* Task requirements:
In the engineering log, when does the O'Reilly book say to use PUT rather than POST?

* Source document:

▽

PMJ Engineering Log: May 2007

Monday, May 28, 2007

Restful Resources

This past week, I've come across a couple really useful resources for REST style architectural development that I can recommend:

The first is the O'Reilly book "Restful Web Services". I'm about halfway through and it has already illuminated some dark corners of Restful web service design, such as:

When to use POST vs. PUT. (Use POST when the server is responsible for generating the URI of the associated resource; use PUT when the client is responsible for generating the URI).
Authentication.

The authors make a point of distinguishing between REST in general and REST when applied to web service design, for which they describe a set of concrete best practices they call "Resource Oriented Architecture". This is very nice, and reminds me of Effective Java, which provides a set of best practices for Java software development.

The second REST resource I would like to recommend is the "Poster" plugin for FireFox. Poster enables you to make GET, PUT, POST, and DELETE http calls from within FireFox and see the results. It is a nice way to obtain a sanity check on what your web service is doing when you don't quite understand why your unit tests are failing.

Tuesday, May 22, 2007

Hackystat on Ohlo

I came across Ohlo recently, and decided to create Ohlo projects for Hackystat-6, Hackystat-7, and Hackystat-8. Ohlo is a kind of directory/evaluation service for Open Source projects that generates statistics by crawling the configuration management repository associated with the project. It also generates some pretty interesting data about individual committors.

△

* Entries supplied:
▽

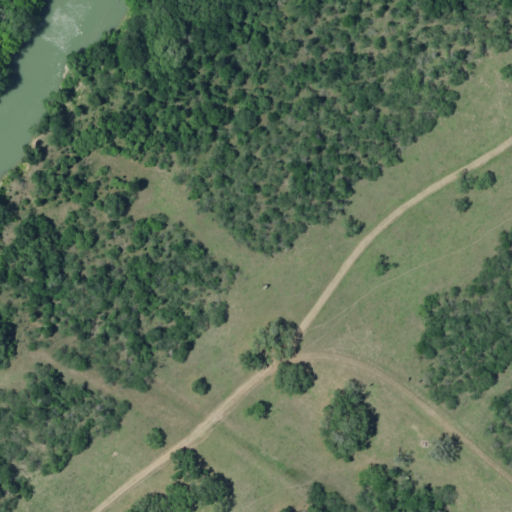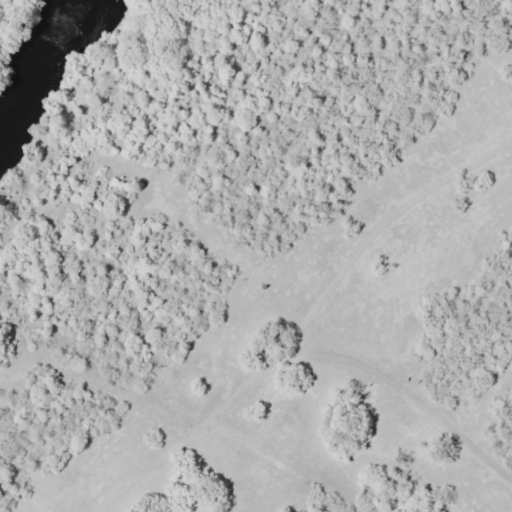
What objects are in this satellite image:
river: (32, 53)
road: (312, 312)
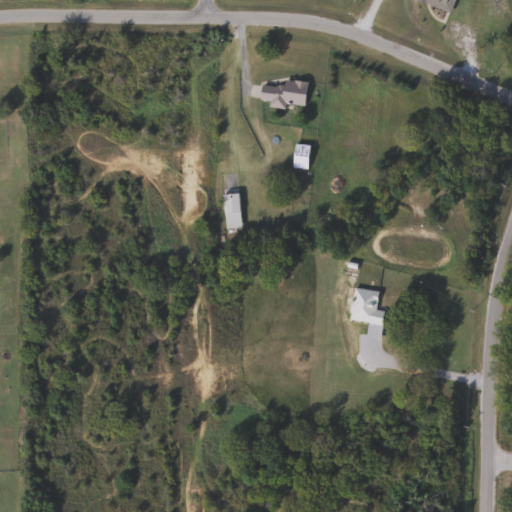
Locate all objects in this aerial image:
building: (438, 4)
building: (438, 4)
road: (210, 10)
road: (367, 17)
road: (263, 20)
road: (76, 78)
building: (283, 93)
building: (284, 93)
building: (299, 156)
building: (299, 156)
building: (229, 203)
building: (229, 203)
road: (202, 295)
building: (363, 306)
building: (364, 307)
road: (65, 323)
road: (489, 367)
road: (428, 368)
road: (66, 394)
road: (499, 454)
road: (94, 455)
road: (193, 455)
road: (69, 470)
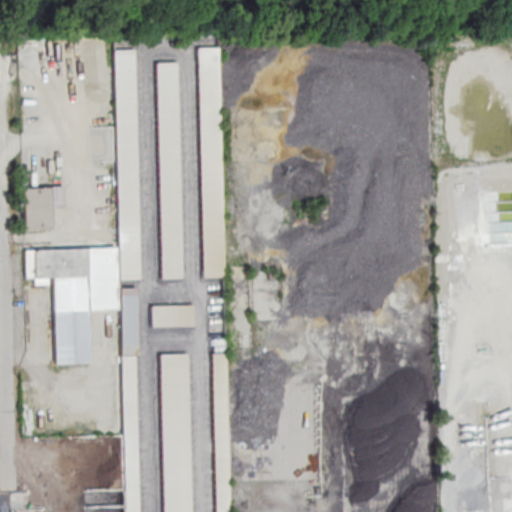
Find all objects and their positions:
road: (3, 140)
building: (209, 162)
building: (167, 170)
road: (79, 188)
building: (39, 206)
road: (0, 231)
building: (96, 238)
building: (171, 316)
road: (4, 360)
building: (128, 399)
building: (174, 432)
building: (219, 432)
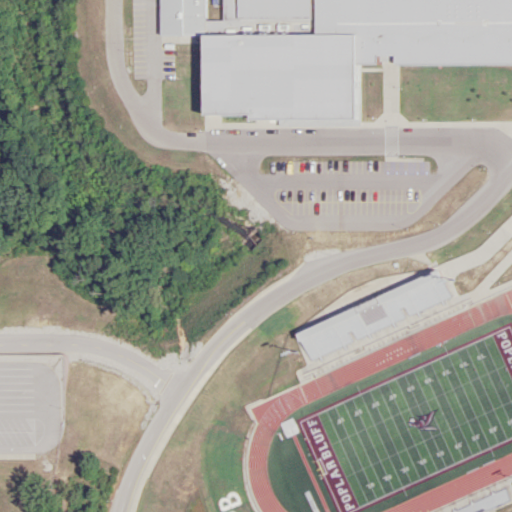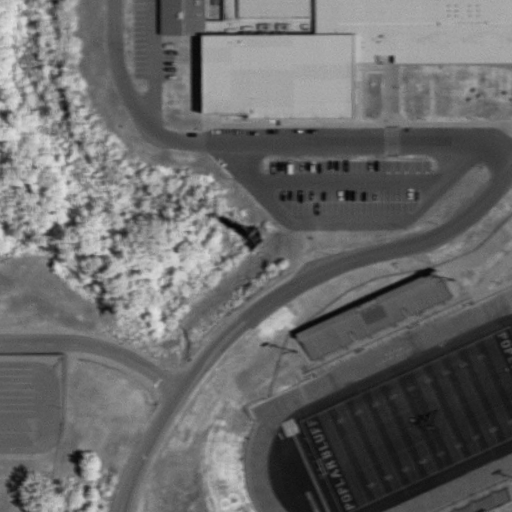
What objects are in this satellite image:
building: (291, 9)
road: (268, 124)
road: (282, 297)
road: (98, 347)
park: (415, 422)
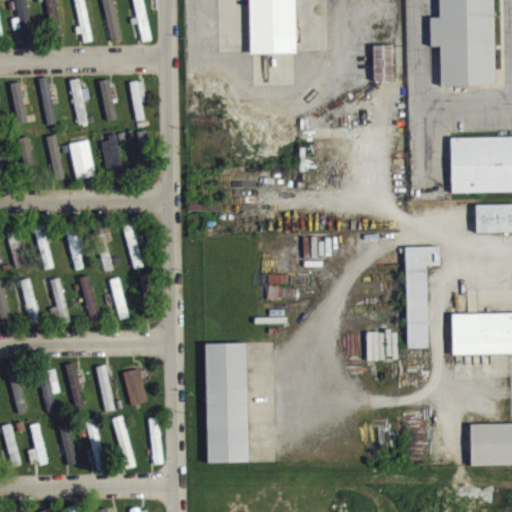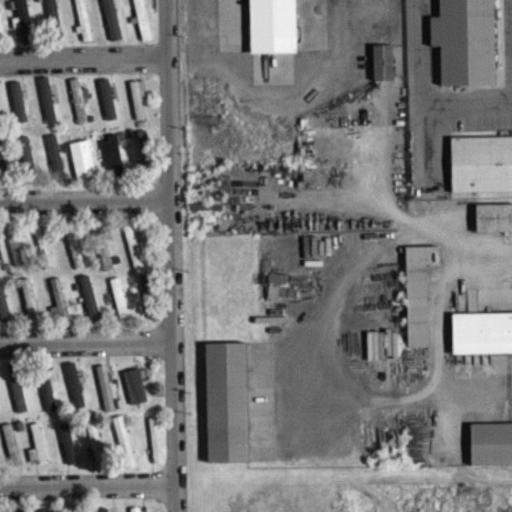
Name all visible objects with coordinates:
building: (54, 21)
building: (25, 27)
building: (84, 28)
building: (113, 28)
building: (142, 28)
building: (274, 31)
building: (1, 39)
building: (464, 40)
building: (466, 46)
road: (85, 53)
building: (384, 71)
road: (269, 93)
road: (418, 94)
building: (0, 107)
building: (139, 108)
building: (49, 109)
building: (109, 109)
building: (81, 110)
building: (20, 111)
building: (146, 156)
building: (480, 162)
building: (27, 163)
building: (57, 165)
building: (114, 166)
building: (2, 167)
building: (84, 169)
building: (482, 173)
road: (86, 196)
building: (494, 227)
building: (45, 255)
building: (134, 255)
road: (173, 255)
building: (16, 256)
building: (77, 256)
building: (104, 258)
building: (1, 265)
building: (148, 295)
building: (419, 302)
building: (120, 307)
building: (91, 308)
building: (31, 310)
building: (4, 312)
building: (60, 312)
road: (87, 334)
building: (482, 342)
building: (76, 394)
building: (136, 395)
building: (18, 397)
building: (107, 397)
building: (50, 398)
building: (228, 411)
building: (157, 449)
building: (125, 451)
building: (69, 453)
building: (97, 453)
building: (492, 453)
building: (12, 454)
building: (38, 455)
road: (88, 471)
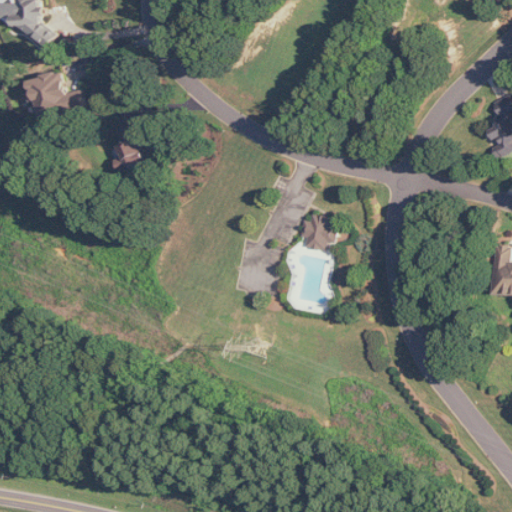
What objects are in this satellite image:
building: (39, 19)
road: (106, 32)
building: (63, 95)
road: (249, 126)
building: (506, 129)
building: (138, 144)
road: (460, 187)
road: (276, 216)
building: (325, 232)
road: (398, 253)
building: (507, 278)
power tower: (265, 344)
road: (44, 502)
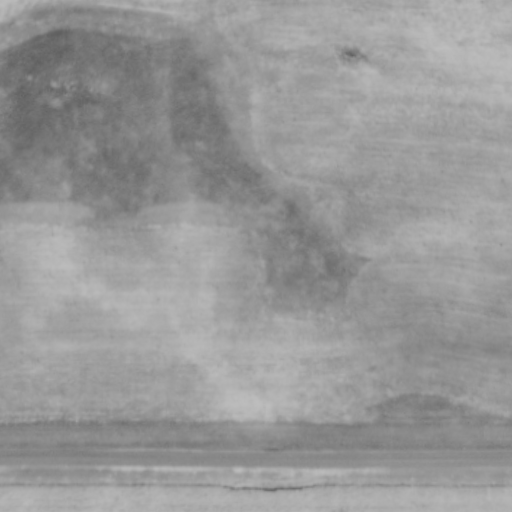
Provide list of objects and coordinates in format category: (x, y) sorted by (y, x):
road: (256, 457)
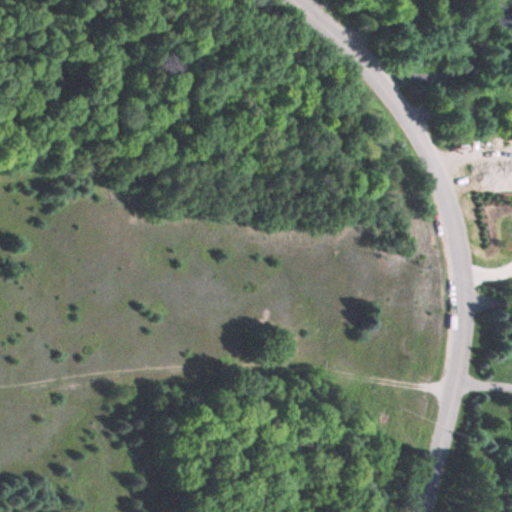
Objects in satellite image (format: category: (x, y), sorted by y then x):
building: (503, 20)
road: (458, 229)
road: (227, 358)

△

* Exercise output:
Use PUT when the client is responsible for generating the URI of the associated resource.